The Syrian Foreign Ministry on Monday accused Turkey of sending military support to the al-Qaida-linked groups in Idlib Province in northwestern Syria, according to the state news agency SANA.
The ministry said the Turkish army sent military gears and ammunition through the Turkish-Syrian border to help the rebels in the town of Khan Shaykhun in Idlib, where the Syrian army is closing in on the ultra-radical rebels.
Such a move proves the Turkish support to the terrorist groups, said the ministry, adding that the "aggressive behavior" of the rebels will not dissuade the Syrian army from its quest to defeat the rebels in Idlib, the last major rebel stronghold in Syria.
This comes as the Syrian army is engaged in battles with the al-Qaida-linked Nusra Front in the Khan Shaykhun town, which is a key bastion for the terror-labeled groups in Idlib.
The army has recently advanced toward the town in a bid to capture it and secure the main Damascus-Aleppo highway in the part near Idlib.

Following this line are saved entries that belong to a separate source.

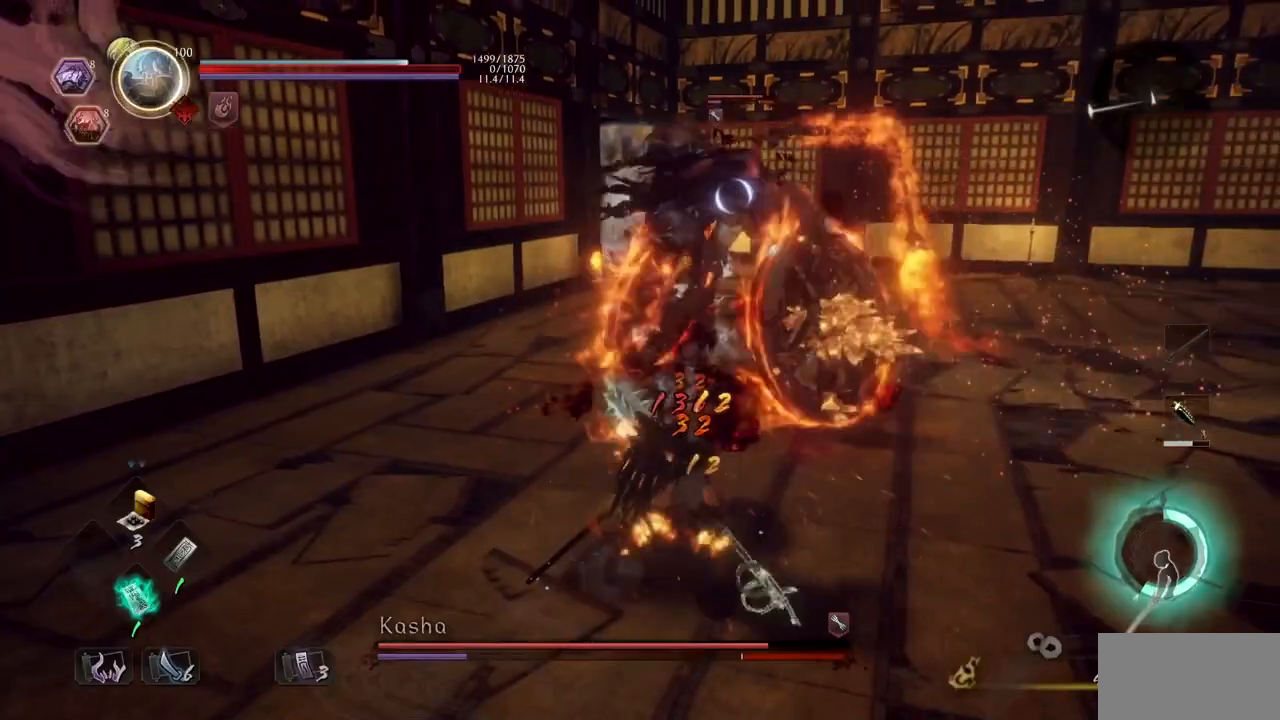
{"buttons": [], "left_stick": "up", "right_stick": "center", "events": []}
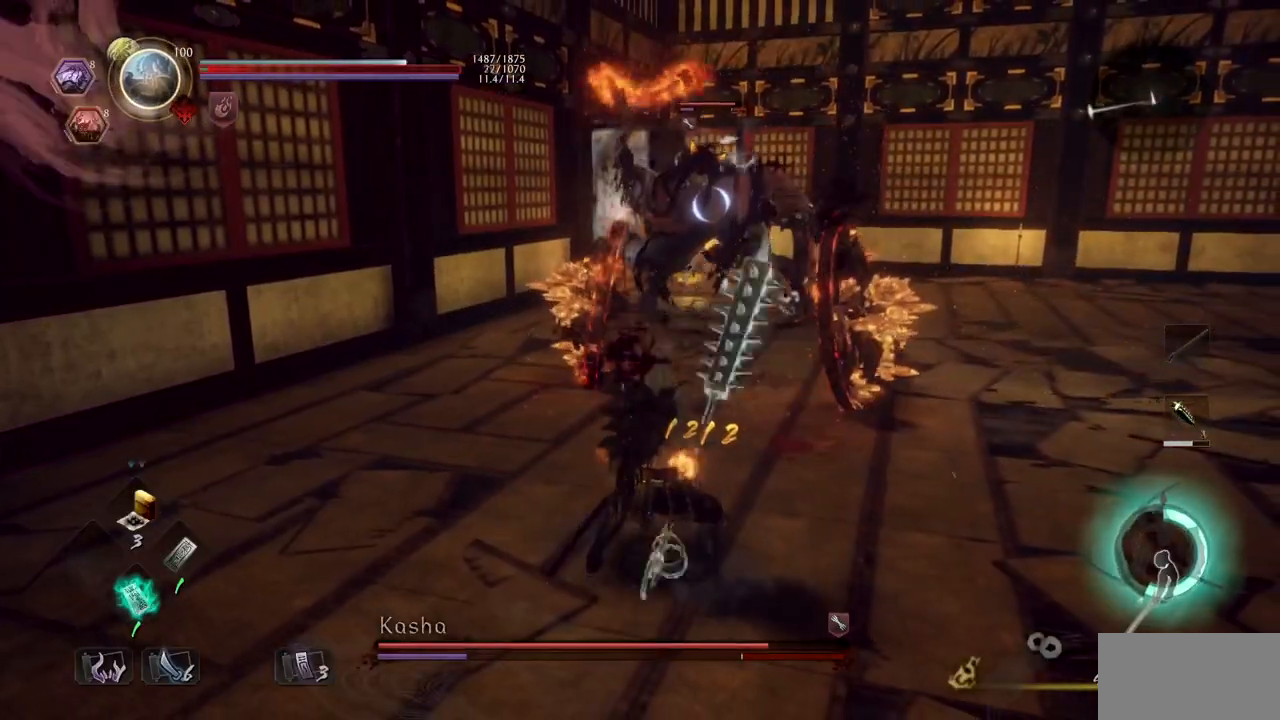
{"buttons": ["CIRCLE", "R2"], "left_stick": "up", "right_stick": "center", "events": [[16, "R2", "down"], [50, "CIRCLE", "down"], [183, "CIRCLE", "up"], [250, "CIRCLE", "down"], [367, "CIRCLE", "up"], [417, "CIRCLE", "down"]]}
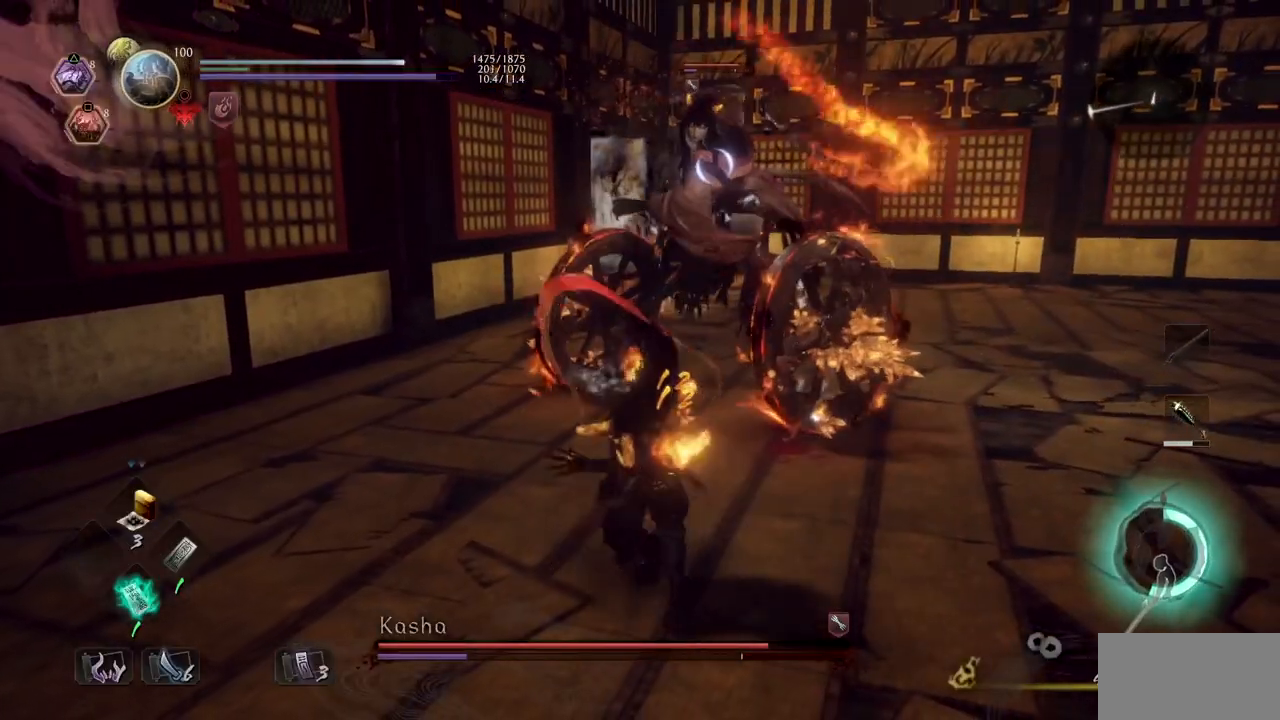
{"buttons": [], "left_stick": "up", "right_stick": "center", "events": [[17, "CIRCLE", "up"], [84, "CIRCLE", "down"], [184, "CIRCLE", "up"], [234, "CIRCLE", "down"], [434, "CIRCLE", "up"], [484, "R2", "up"]]}
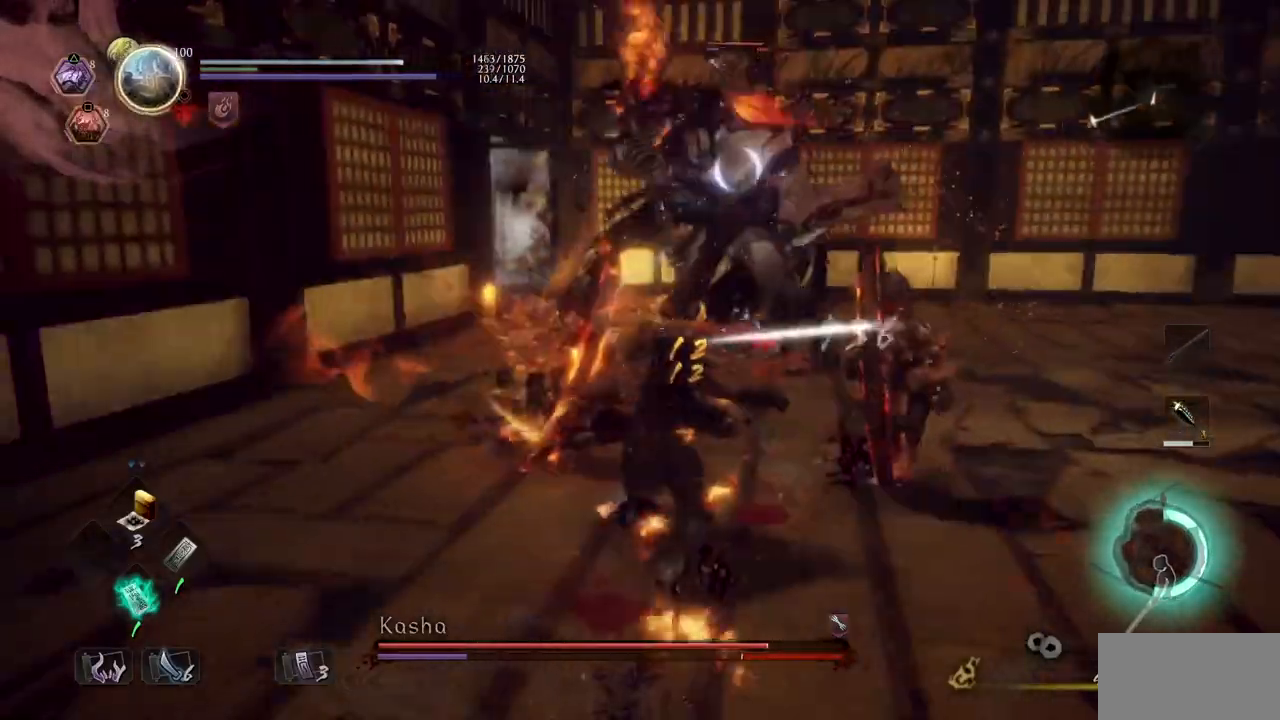
{"buttons": [], "left_stick": "up", "right_stick": "center", "events": [[33, "L2", "down"], [267, "CROSS", "down"], [433, "CROSS", "up"], [433, "L2", "up"]]}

A day earlier, the Syrian Observatory for Human Rights said the Syrian army entered the northwestern outskirts of Khan Shaykhun for the first time since 2014.
Idlib, as well as the northern countryside of Hama, are included in the de-escalation zones' deal that was reached between Russia and Turkey last September.
The deal, however, has largely failed despite several attempts to revive it. The latest attempt to fix the deal took place earlier this month when Turkey and Russia mediated a fresh cease-fire in Idlib, which failed quickly with the resumption of the military showdown.